Member of Legislative Assembly Andhra Pradesh
- Incumbent
- Assumed office 2024
- Preceded by: Gummanur Jayaram
- Constituency: Alur

Personal details
- Born: 4 March 1969 (age 57)
- Party: YSR Congress Party

= Busine Virupakshi =

Indian politician

Chippagiri Busine Virupakshi (born 4 March 1969) is an Indian politician from Andhra Pradesh. He is an MLA from Alur Assembly constituency in Kurnool district, representing the YSR Congress Party. He won the 2024 Andhra Pradesh Legislative Assembly election.

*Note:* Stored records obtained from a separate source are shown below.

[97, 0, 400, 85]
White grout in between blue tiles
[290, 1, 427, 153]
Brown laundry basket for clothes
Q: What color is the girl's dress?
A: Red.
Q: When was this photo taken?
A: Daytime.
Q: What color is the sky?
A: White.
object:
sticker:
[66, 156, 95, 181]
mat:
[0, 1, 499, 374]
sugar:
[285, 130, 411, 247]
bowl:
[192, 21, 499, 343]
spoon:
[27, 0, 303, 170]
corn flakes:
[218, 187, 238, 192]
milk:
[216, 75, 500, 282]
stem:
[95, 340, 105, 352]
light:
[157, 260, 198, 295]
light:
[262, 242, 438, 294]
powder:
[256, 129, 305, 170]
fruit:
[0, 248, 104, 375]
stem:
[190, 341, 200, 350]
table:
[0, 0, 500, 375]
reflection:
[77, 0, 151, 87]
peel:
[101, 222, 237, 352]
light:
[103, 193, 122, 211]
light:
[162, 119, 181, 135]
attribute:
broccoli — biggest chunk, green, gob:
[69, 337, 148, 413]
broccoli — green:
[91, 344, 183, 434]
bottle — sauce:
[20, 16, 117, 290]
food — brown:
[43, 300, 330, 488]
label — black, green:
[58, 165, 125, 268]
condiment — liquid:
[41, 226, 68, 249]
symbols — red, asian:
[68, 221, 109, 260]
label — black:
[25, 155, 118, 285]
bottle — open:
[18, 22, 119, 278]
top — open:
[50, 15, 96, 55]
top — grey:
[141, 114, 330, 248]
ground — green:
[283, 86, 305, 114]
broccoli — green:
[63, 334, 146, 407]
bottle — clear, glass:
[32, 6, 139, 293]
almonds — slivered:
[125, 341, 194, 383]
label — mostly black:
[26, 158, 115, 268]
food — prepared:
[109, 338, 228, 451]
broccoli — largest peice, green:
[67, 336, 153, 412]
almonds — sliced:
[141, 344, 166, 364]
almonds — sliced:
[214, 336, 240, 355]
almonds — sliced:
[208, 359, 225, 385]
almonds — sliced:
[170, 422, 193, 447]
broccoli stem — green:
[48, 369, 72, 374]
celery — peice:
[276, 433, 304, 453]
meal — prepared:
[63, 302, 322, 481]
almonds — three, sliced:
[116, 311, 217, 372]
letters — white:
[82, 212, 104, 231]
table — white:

== Early life and education ==
Virupakshi was born to Busine Chinanjaneya and Busine Sridevi and was raised in Chippagiri village in Kurnool district. His father, Chinanjaneya, was a farmer. He studied at the Zilla Parishad high school in Chippagiri but only up to Class 9. He handled Railway contracts and began as a Railway supervisor.

== Political career ==
Virupakshi started his political journey as a ZPTC member from Kurnool. He won the 2024 Andhra Pradesh Legislative Assembly election from Alur Assembly constituency representing the YSR Congress Party. He polled 1,00,264 votes and defeated his nearest rival B. Veerabhadra Gowd of the Telugu Desam Party by a margin on 2,831 votes.